**Problem requirements**
Look through the records below for the line holding "67.0091 42.6212 180))". Write it out exactly, with each following line through the line holding "(at 105.0036 71.12))".

Record set below:

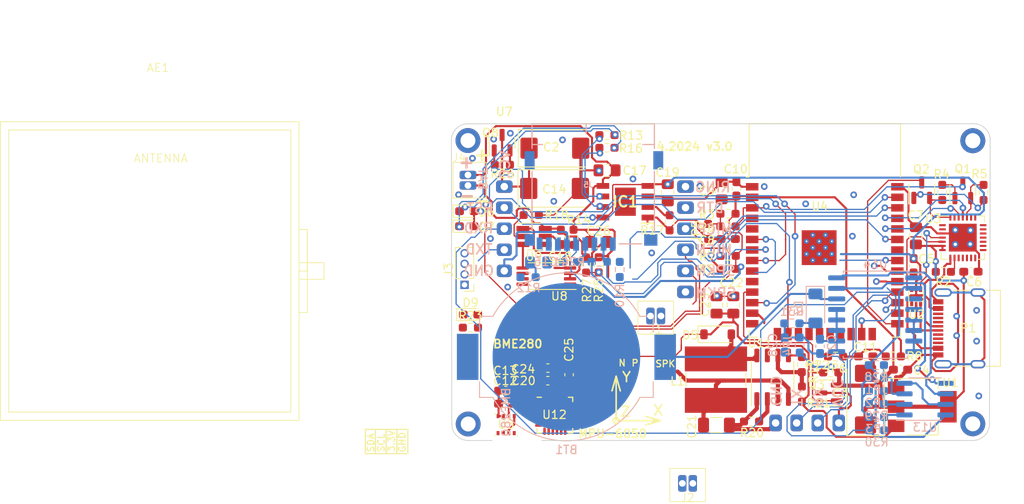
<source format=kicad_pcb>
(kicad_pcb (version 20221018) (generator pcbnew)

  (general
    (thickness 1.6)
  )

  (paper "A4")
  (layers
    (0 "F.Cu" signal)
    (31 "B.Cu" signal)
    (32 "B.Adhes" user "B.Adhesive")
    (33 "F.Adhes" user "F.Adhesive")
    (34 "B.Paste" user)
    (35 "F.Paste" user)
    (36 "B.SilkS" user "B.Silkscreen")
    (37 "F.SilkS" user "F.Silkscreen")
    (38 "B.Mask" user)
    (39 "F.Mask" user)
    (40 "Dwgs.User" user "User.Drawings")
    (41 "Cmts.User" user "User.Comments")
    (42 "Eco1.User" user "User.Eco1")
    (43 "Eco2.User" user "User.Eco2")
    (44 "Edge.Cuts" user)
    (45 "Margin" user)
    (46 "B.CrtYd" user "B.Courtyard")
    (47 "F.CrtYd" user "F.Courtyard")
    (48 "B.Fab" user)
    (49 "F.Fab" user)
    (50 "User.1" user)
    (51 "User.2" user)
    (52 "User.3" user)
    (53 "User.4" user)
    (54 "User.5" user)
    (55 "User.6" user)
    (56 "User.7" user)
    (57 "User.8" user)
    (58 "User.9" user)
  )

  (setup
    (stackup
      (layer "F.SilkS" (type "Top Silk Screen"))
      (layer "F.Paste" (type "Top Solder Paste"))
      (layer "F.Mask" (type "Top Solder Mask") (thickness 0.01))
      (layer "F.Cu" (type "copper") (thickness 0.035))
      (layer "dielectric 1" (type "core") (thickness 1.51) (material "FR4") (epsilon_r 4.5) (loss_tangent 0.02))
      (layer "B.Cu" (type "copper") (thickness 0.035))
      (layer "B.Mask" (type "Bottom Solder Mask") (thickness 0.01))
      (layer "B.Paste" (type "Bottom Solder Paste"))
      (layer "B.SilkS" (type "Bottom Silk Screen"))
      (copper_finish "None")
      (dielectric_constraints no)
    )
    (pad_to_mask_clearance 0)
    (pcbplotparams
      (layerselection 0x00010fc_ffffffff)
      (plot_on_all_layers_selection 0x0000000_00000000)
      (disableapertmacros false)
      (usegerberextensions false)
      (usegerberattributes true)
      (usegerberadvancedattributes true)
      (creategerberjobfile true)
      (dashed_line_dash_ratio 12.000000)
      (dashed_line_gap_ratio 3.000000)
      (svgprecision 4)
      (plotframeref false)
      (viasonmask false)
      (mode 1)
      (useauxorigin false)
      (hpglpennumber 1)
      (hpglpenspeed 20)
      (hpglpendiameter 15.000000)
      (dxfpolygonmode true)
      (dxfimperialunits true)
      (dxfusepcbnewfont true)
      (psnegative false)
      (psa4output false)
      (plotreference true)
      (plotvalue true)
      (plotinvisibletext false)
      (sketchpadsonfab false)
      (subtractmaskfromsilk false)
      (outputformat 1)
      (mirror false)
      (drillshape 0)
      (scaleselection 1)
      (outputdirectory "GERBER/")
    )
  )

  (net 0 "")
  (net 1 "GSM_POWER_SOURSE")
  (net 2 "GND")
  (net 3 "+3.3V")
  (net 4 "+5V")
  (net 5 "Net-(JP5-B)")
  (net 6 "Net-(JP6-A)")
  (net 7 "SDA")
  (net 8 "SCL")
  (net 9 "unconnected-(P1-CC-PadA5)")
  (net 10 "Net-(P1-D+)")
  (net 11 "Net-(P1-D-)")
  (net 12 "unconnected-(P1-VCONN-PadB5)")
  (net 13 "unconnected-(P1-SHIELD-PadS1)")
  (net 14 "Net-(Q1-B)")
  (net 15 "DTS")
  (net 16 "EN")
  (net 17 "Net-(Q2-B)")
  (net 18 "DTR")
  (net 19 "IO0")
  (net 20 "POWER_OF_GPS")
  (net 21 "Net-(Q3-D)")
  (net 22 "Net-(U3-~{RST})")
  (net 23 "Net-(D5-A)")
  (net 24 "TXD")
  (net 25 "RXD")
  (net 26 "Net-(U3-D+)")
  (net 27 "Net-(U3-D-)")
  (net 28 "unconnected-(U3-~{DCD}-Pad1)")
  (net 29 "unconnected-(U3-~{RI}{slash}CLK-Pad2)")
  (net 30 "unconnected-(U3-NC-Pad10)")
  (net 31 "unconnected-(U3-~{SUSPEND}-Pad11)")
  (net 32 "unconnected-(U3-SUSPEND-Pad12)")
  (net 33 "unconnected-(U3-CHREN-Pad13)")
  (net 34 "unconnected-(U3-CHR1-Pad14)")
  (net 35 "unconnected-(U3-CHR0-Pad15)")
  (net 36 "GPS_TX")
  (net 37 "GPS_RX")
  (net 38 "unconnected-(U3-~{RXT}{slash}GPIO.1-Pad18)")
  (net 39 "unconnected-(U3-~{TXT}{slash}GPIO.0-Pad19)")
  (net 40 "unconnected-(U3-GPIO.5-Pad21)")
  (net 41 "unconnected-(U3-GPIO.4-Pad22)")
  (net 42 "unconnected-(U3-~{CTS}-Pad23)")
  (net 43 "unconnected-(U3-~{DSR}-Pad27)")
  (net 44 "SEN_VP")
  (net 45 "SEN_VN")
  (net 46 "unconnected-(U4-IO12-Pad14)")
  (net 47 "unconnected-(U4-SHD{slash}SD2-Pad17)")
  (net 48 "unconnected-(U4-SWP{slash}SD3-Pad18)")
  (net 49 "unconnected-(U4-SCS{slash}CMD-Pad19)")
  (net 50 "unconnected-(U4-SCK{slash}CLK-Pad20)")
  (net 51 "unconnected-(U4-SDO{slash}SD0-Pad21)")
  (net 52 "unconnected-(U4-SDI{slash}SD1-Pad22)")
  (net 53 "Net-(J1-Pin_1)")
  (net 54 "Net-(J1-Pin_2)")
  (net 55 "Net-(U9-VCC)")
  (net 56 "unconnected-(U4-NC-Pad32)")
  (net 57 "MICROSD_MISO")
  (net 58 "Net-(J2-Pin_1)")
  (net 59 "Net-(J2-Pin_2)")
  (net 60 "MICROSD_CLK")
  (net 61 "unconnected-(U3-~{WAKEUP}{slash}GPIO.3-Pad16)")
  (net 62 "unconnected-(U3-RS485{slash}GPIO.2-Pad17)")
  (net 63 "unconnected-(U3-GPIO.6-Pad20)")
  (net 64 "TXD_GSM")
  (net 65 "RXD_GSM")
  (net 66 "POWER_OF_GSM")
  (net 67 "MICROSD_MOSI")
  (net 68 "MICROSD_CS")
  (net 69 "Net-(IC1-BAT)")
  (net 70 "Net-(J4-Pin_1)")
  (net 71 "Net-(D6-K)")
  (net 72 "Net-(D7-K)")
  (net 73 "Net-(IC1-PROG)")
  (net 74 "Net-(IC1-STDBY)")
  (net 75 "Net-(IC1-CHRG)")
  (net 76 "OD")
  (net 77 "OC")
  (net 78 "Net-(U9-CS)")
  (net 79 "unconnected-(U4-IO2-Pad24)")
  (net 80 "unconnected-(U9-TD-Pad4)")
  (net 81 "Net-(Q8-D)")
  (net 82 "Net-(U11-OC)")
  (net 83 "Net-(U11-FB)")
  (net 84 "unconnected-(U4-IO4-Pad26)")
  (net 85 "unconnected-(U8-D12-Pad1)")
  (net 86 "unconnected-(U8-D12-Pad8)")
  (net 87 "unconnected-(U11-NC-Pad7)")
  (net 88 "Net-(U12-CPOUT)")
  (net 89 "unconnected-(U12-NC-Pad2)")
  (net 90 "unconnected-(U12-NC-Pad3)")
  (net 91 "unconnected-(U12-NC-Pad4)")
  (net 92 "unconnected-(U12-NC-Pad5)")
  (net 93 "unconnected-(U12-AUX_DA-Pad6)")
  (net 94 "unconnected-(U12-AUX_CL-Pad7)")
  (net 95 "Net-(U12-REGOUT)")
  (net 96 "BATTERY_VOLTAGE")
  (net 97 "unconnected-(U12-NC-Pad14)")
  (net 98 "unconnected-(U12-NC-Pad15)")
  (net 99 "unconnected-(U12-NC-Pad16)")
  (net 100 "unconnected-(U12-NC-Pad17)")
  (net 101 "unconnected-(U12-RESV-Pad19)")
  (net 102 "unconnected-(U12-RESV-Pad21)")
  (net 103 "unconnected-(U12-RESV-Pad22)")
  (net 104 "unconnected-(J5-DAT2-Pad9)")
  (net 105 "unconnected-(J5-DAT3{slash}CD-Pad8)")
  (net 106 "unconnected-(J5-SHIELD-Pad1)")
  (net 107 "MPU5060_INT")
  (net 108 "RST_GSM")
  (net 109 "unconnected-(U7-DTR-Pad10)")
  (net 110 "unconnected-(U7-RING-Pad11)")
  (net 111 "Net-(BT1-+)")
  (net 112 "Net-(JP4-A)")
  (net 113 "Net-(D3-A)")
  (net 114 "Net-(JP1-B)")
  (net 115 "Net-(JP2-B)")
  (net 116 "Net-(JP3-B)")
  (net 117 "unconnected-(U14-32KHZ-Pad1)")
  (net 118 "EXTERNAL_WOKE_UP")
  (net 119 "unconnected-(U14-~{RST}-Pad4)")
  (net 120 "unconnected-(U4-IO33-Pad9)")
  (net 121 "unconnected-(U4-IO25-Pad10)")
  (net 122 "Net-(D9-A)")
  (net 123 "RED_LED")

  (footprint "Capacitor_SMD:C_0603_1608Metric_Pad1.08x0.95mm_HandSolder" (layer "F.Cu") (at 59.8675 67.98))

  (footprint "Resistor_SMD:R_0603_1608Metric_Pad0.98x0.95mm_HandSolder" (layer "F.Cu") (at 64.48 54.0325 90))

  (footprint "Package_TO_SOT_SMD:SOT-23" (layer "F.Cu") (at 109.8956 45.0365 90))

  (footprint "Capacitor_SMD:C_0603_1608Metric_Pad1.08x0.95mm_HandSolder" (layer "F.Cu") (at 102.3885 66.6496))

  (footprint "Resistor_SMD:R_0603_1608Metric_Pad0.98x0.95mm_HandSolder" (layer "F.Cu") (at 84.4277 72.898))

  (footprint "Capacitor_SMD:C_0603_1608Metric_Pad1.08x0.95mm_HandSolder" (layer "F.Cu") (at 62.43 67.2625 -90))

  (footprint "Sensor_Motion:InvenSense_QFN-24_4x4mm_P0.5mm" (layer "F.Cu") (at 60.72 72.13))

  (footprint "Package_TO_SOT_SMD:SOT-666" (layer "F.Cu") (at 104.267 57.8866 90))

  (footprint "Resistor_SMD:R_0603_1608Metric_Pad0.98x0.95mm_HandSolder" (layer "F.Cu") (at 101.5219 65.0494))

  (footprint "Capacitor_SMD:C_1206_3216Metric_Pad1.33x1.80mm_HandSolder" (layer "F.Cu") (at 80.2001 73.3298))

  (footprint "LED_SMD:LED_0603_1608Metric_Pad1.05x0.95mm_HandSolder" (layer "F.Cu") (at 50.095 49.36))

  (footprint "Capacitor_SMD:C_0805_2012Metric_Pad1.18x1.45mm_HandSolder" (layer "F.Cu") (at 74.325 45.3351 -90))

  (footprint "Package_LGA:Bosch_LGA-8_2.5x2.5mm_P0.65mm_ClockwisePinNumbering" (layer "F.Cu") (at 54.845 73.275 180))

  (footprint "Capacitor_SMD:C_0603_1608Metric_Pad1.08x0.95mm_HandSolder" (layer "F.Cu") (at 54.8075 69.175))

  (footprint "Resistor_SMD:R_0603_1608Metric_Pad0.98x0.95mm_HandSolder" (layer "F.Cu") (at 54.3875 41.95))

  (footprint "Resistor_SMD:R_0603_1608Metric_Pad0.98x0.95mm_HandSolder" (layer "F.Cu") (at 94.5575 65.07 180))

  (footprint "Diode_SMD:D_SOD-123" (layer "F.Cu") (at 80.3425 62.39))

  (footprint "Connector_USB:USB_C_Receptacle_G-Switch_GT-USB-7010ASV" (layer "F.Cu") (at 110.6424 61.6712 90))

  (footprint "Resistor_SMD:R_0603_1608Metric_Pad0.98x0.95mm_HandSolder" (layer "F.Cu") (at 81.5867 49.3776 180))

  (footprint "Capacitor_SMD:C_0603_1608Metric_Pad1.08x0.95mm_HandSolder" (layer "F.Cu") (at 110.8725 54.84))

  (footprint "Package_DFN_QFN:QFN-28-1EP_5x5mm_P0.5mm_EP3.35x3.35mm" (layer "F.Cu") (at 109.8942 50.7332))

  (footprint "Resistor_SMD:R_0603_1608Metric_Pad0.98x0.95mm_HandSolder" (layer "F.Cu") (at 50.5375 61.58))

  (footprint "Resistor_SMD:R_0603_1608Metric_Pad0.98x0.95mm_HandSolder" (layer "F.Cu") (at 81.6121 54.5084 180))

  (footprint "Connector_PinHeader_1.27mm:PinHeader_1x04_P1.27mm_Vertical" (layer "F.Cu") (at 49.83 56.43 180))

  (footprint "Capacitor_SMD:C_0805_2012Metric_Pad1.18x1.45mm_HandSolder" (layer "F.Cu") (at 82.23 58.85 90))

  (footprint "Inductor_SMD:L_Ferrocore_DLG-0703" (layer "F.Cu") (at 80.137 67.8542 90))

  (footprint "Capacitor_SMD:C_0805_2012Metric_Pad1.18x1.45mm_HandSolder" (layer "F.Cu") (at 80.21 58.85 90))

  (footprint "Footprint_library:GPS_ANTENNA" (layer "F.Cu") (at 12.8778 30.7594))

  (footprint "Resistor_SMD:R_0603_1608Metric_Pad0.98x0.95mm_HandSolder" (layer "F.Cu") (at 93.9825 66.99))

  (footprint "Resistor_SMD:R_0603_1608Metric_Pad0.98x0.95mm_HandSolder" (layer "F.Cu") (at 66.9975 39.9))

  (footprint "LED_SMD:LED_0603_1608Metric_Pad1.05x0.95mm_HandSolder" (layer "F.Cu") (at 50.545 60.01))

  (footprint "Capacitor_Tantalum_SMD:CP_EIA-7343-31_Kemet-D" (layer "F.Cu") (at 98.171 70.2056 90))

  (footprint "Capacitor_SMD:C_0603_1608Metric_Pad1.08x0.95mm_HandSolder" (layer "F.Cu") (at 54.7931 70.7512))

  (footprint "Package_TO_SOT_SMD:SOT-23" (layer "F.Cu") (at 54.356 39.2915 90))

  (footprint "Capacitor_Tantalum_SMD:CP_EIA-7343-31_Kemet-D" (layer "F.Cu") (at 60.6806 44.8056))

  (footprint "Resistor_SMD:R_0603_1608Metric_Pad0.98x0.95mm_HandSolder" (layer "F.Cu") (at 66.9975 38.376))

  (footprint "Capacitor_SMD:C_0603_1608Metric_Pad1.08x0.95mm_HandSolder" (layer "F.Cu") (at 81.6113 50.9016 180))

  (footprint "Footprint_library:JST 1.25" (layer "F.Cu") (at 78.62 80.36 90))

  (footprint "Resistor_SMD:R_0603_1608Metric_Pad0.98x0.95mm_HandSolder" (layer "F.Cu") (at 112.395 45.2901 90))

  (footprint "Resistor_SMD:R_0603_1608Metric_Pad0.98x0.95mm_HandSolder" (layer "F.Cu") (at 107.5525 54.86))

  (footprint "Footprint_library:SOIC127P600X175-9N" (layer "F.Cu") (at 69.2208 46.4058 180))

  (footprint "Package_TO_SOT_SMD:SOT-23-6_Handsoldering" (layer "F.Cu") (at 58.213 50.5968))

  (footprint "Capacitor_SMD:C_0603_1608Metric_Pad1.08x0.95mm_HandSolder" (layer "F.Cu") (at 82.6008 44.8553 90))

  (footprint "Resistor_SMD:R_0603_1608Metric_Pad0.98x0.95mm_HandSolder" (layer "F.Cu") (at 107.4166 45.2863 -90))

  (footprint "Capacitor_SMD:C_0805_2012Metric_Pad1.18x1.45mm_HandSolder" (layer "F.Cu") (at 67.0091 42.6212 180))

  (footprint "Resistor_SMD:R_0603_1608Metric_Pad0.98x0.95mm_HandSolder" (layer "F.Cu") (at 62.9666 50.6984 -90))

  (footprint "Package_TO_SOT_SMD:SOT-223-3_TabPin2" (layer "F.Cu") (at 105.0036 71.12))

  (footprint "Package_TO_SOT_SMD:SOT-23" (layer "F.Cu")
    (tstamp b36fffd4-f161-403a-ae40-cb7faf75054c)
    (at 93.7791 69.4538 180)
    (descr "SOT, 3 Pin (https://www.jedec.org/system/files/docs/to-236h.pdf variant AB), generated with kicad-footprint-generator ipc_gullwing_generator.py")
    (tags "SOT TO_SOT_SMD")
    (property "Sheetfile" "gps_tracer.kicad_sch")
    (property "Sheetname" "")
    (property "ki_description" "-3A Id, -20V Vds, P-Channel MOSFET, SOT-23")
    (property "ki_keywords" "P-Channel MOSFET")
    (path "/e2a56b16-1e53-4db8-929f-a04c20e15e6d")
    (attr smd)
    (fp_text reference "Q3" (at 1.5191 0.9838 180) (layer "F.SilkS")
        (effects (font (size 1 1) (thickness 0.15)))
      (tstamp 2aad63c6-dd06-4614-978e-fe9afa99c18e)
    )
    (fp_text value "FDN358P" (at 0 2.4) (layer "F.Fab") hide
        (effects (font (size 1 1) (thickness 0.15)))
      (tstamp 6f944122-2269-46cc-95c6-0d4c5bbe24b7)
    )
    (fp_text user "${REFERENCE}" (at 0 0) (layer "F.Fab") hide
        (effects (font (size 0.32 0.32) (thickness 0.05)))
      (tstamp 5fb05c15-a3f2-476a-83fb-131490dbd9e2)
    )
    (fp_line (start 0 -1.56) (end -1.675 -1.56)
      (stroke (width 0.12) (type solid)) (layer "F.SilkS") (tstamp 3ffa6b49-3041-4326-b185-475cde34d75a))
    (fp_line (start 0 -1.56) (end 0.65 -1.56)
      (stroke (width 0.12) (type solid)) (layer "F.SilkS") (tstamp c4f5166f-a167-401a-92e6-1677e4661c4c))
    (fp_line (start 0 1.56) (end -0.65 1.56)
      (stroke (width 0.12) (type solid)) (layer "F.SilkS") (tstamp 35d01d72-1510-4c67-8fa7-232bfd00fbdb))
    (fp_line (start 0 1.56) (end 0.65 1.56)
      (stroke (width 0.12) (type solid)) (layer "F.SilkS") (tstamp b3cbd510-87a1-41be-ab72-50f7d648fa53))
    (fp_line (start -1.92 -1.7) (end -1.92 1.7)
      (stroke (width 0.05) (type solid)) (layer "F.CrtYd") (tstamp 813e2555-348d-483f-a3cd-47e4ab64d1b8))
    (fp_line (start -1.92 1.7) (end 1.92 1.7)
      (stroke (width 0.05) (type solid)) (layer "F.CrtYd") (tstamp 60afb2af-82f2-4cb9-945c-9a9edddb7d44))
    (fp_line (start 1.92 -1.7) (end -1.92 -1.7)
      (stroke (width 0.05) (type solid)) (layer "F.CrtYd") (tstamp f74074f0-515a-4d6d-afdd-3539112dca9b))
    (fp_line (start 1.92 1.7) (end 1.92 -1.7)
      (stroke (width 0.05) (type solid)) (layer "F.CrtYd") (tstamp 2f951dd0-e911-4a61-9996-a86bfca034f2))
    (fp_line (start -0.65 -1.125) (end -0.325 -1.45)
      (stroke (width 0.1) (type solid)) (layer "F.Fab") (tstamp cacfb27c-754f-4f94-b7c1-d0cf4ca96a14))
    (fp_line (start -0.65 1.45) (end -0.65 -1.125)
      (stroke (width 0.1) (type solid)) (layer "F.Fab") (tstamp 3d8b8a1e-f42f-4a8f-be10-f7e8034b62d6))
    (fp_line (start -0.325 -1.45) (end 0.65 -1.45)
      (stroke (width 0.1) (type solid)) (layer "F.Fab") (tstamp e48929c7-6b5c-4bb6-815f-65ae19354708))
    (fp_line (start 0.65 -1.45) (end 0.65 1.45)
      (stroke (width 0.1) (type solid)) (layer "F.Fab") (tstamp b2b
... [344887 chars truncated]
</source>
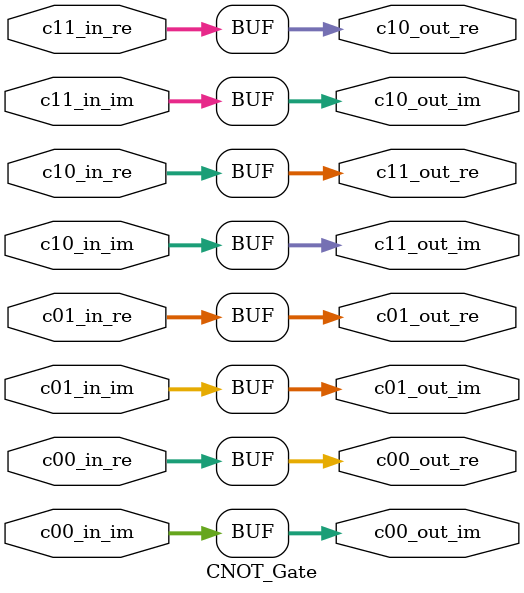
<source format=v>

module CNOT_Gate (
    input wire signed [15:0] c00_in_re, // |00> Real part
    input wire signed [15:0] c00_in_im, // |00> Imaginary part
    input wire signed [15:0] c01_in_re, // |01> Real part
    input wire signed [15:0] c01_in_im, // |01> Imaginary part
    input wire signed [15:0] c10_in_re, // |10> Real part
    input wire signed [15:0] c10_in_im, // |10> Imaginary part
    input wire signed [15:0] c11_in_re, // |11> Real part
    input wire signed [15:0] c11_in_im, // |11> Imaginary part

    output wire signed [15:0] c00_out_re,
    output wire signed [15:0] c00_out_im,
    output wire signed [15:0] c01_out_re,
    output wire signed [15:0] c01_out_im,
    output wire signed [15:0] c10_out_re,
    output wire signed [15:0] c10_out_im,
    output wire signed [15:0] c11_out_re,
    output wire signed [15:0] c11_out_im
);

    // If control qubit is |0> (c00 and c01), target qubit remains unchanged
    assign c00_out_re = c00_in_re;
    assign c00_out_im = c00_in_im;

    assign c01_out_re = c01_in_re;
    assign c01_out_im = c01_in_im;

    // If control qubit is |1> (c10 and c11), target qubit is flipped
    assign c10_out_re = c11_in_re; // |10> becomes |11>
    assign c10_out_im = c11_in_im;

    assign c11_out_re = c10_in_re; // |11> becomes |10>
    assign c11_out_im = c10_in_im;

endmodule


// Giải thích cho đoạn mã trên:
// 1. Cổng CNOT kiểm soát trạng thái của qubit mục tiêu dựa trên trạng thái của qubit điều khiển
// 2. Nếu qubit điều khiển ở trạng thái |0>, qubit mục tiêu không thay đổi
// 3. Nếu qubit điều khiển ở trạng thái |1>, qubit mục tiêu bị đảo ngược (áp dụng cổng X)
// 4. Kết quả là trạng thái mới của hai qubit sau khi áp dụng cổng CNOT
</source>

End of Record set.

**Solution**
  (footprint "Capacitor_SMD:C_0805_2012Metric_Pad1.18x1.45mm_HandSolder" (layer "F.Cu") (at 67.0091 42.6212 180))

  (footprint "Resistor_SMD:R_0603_1608Metric_Pad0.98x0.95mm_HandSolder" (layer "F.Cu") (at 62.9666 50.6984 -90))

  (footprint "Package_TO_SOT_SMD:SOT-223-3_TabPin2" (layer "F.Cu") (at 105.0036 71.12))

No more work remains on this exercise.